The sky was a moody, purple colour that morning but Ed and Sandi were happy and welcoming.  I am always struck by the deference this couple show each other -in life and in business.  When I looked at the green fields stretching out toward the bruised sky, I understood the massive task to which these two devote themselves.  Their passion for the land is an extension of themselves.  We were fortunate to be part of their embrace for a morning.

It began with a tour of equipment but it morphed into a valuable lesson.  An old finger planter bought for a hundred bucks at auction is used to plant seedlings in the ground.  They plant seedlings, as opposed to seeds, so that the veggies will get a jumpstart on the weeds - all plants compete for light and space; weeds would win otherwise. Following their commitment to chemical free farming, the weeds get the same chance at survival.   Ed and Sandi pointed out that the use of chemicals and pesticides in farming helps to keep labour costs low which in turn keeps the prices at the grocery stores low.  This is a cycle the consumer perpetuates by insisting on buying whatever’s cheapest.

The drive shed sheltered an antique horse drawn potato planter.  It was used behind a tractor to plant eighteen, 900 foot rows of nine different varieties of potatoes: canabec, purple, fingerling, small red, to name a few.  By planting so many different types, the couple circumvent grocery store prices by providing unique, quality produce.  It also serves as insurance in the event of fickle weather where one variety might flounder while another thrives; or pests that might target one variety over another.  The Colorado potato beetle decimated the fingerling crop this year but there were enough red and Yukon gold potatoes that survived to harvest.  All in all the couple plant 72 different vegetables and end up producing over 50 000 different varieties.

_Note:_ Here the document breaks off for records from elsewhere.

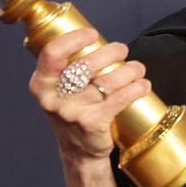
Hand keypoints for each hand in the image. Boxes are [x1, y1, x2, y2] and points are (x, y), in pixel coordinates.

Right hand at [29, 29, 152, 162]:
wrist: (79, 152)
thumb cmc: (74, 111)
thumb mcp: (60, 90)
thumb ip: (69, 68)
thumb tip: (100, 41)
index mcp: (42, 84)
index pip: (52, 53)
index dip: (74, 39)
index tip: (93, 34)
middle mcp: (53, 98)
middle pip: (87, 64)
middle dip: (112, 52)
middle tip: (122, 50)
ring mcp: (72, 111)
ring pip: (108, 80)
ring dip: (130, 69)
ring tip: (138, 68)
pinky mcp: (92, 122)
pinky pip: (120, 98)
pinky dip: (137, 88)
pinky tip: (143, 85)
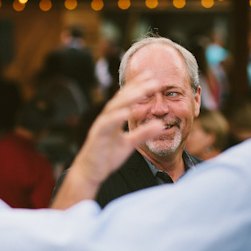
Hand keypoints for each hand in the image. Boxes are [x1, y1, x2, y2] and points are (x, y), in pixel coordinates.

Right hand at [51, 73, 163, 208]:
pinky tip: (126, 112)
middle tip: (153, 80)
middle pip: (122, 99)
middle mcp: (107, 118)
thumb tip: (160, 125)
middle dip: (137, 88)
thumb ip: (143, 134)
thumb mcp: (129, 144)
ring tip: (142, 91)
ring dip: (128, 98)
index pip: (127, 98)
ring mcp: (101, 126)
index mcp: (114, 118)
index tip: (152, 77)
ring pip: (114, 108)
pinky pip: (106, 125)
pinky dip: (116, 117)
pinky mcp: (97, 137)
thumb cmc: (107, 156)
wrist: (90, 173)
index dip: (138, 87)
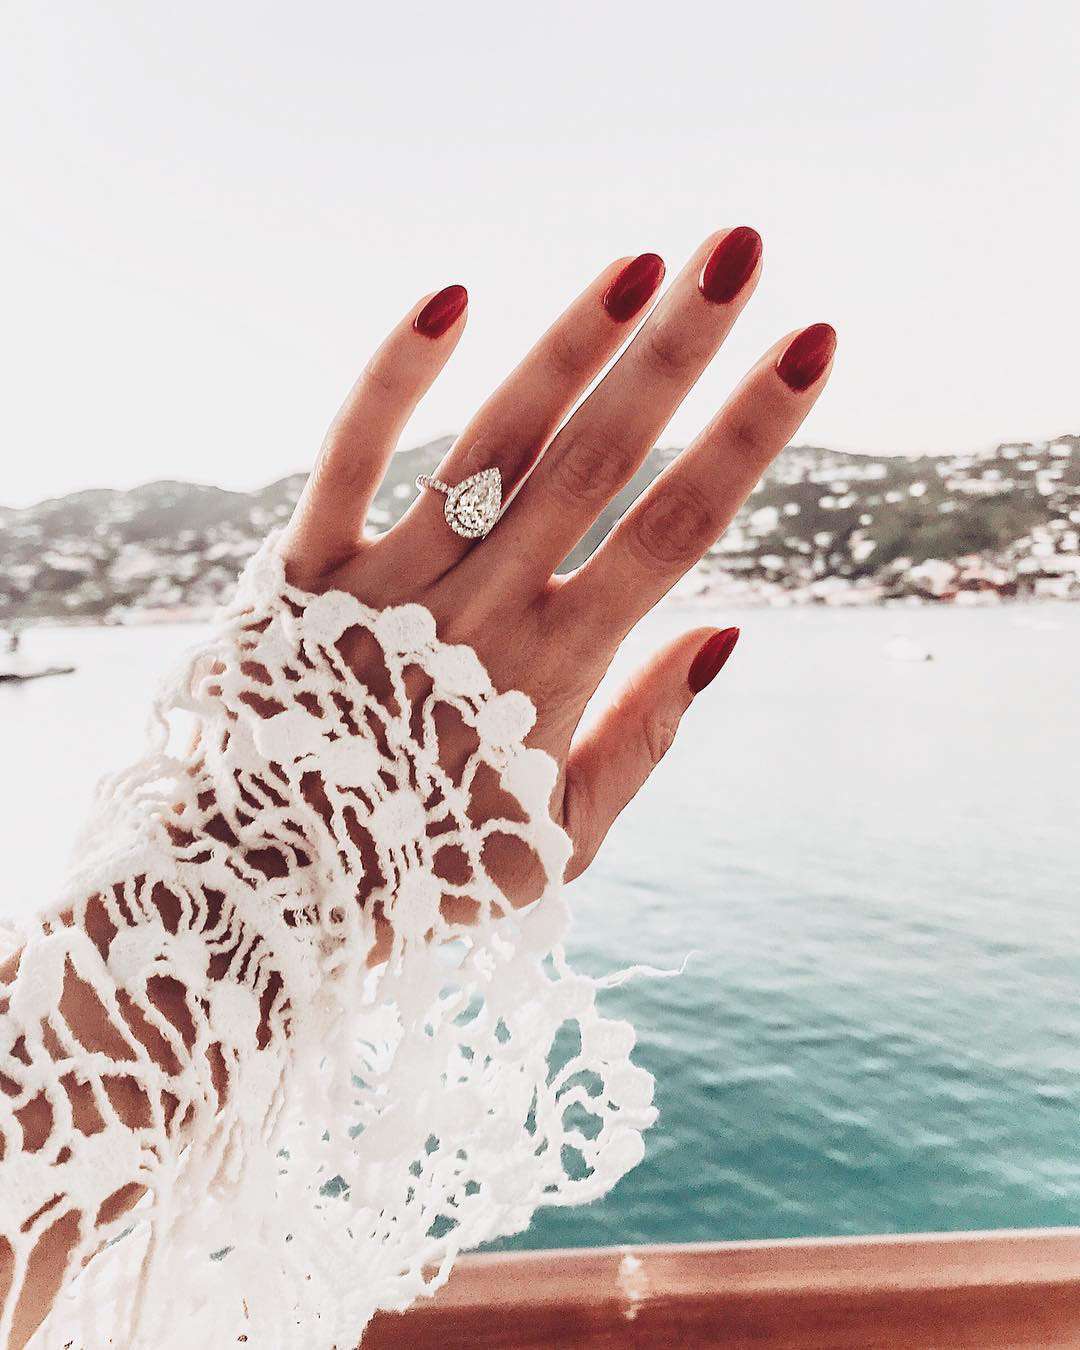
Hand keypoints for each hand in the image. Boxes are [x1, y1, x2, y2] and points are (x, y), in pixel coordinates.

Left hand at [281, 229, 834, 889]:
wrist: (274, 884)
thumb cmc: (432, 862)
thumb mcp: (562, 835)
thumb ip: (645, 738)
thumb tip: (727, 631)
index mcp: (559, 672)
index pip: (676, 532)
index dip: (747, 435)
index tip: (809, 348)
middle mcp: (483, 610)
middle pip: (598, 460)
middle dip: (678, 352)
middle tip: (740, 251)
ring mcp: (390, 583)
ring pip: (494, 443)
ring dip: (569, 347)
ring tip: (642, 263)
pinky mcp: (304, 568)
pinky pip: (352, 456)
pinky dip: (395, 377)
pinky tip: (454, 295)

Our tour was halted by the arrival of chef Kevin McKenna of Capers Restaurant in Belleville.  He was on his weekly pick up of produce for the restaurant.  It was interesting to follow the discourse between Kevin and the Taylors – some of the expected veggies hadn’t grown enough without rain the previous week so substitutions were made. The changes were easily accepted.  This dynamic relationship, face to face each week, boosts the knowledge for both the chefs and the farmers.  Chefs learn what vegetables and fruits are in season, how long they take to grow, how long their harvest time is and the amount of work it might take to harvest (cape gooseberries take a long time to pick as opposed to zucchinis for example).  The farmers learn what the chefs are looking for to expand their menus and in this way are introduced to varieties they may never have heard of but are willing to try.  “We try everything”, exclaimed Sandi.

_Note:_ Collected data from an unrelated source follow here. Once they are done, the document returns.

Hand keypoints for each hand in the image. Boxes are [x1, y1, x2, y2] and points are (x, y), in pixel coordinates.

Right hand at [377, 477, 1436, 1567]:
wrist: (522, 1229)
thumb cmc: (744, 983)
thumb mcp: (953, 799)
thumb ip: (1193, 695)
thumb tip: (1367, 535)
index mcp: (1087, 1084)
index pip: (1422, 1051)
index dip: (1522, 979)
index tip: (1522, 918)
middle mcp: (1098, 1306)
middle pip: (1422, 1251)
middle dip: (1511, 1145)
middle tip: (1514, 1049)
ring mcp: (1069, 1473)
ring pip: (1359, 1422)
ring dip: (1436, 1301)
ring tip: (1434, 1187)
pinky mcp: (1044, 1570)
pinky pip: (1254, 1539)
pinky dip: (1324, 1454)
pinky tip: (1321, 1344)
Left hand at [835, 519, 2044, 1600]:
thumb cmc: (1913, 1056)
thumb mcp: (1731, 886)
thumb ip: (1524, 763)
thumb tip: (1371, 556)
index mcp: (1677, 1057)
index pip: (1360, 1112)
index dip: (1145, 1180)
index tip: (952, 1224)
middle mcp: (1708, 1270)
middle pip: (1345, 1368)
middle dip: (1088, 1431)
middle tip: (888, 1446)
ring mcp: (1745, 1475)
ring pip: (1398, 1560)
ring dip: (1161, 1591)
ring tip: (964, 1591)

We were wading through the hip-high pumpkin patch when thunder rumbled loudly.  By the time we’d seen how the potato harvester worked, the rain started.  We ran for the Taylor’s gazebo.  Chef Michael Potters, of Harvest Restaurant in Picton, had coffee ready with the most delicious pastries for accompaniment.  While we drank coffee and recapped our morning, Michael prepared a salad using ingredients that we had helped to pick.  The practiced rock of Michael’s knife blade echoed the soothing sound of the rain on the roof.  The salad included darling patti pan squash and sweet peas tossed with a fresh herb vinaigrette.   The herbs perfumed the air as they were chopped.

Then we sat down to lunch: vichycoise,  proscuitto and tomato-filled baguette, charcuterie and a selection of salads.  The rain and sun took turns filling the sky several times during our leisurely meal.  It ended with the most delectable brownies I had ever tasted.   We were more than filled. 
The Taylors are generous with their knowledge and their commitment to farming practices that minimize their environmental footprint is admirable.  Their relationships with those devoted to the skill of preparing their produce, like chef Potters and chef McKenna as well as thirteen others, are to be wondered at.  It was fun to be part of that for the day.